The media buying or persuasion industry plays an important role in people’s day to day living, especially the overall promotion of products and services circulating online. But who is responsible for criticizing, categorizing, and tracking these promotional materials made by them? So far, none. That’s why international computer manufacturing company IBM partnered with software supplier Mediaocean to launch a blockchain-powered media transactions tracker to prevent digital fraud.
PARTNERSHIP GOALS
The company tweeted the announcement on June 19 via the IBM iX official Twitter page: “The promise of #blockchain will scale the opportunity to clean things up [in media buying].” @rmaster of @Unilever during the announcement of a major partnership between IBM and Mediaocean to integrate blockchain across the media ecosystem. #CannesLions #ReinventMarketing”

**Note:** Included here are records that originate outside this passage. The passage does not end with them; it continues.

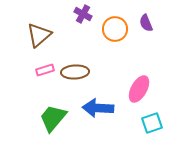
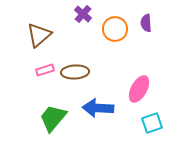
purple cross: rotated 12 degrees clockwise
purple semicircle: rotated 18 degrees clockwise
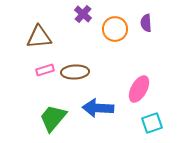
brown triangle: moved 2 px down; rotated 36 degrees clockwise
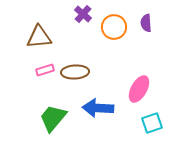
orange circle: moved 1 px left, 2 px up
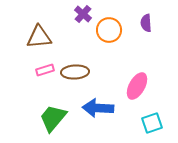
orange circle: moved 5 px left, 3 px down
pink ellipse: moved 2 px left, 3 px up
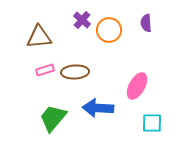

The said tracker’s purpose is to apply the blockchain’s power in the media ecosystem to “clean things up”. It will automatically look for digital advertising fraud by preventing payment transactions from going into the wrong hands. Babs Rangaiah, a partner in global marketing at IBM iX, said that the blockchain system will monitor the flow of money among all media buyers and eliminate the use of middlemen. The buyers, he added, will identify where the money is going and what the other party is doing. The elimination of middle players will remove the redundancy in the supply chain of money production, making things easier and more transparent for both parties.
Aside from providing transparency for the media buying industry, IBM and Mediaocean also aim to reduce the time and cost of these media transactions. All media deals coming from Unilever, Kimberly-Clark Corp., Pfizer, Kellogg, and Watson will receive fully functioning scalable solutions by the end of 2019.
PROOF OF FRAUD
Last April, the company Procter & Gamble reported that 20-30% of its advertising budgets went lost due to “lack of viewability, non-transparent contracts, non-transparent measurement of inputs, fraud, and now even your ads showing up in unsafe places.” In exact numbers, this fraud will cost all digital advertisers $52 million per day.
This concern triggered IBM to integrate the blockchain into the advertising industry. Initially, they announced a pilot for a proof-of-concept (PoC) blockchain product to directly connect the contracts and payments of advertisers, publishers, and consumers.